▶ [Task to carry out]: Only one number is expected here, namely how many lines of the entries below hold the string "nazies".

Dataset entries
====

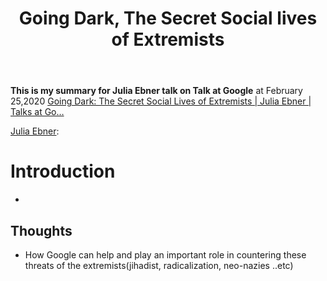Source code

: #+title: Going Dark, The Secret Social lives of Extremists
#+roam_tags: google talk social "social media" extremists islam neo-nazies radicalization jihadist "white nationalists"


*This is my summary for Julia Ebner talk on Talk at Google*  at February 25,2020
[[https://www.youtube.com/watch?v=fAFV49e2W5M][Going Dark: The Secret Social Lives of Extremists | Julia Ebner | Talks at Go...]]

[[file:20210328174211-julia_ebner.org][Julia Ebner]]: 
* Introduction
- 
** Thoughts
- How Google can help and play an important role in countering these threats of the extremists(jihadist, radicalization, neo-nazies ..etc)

====

▶ [Task answer]: 2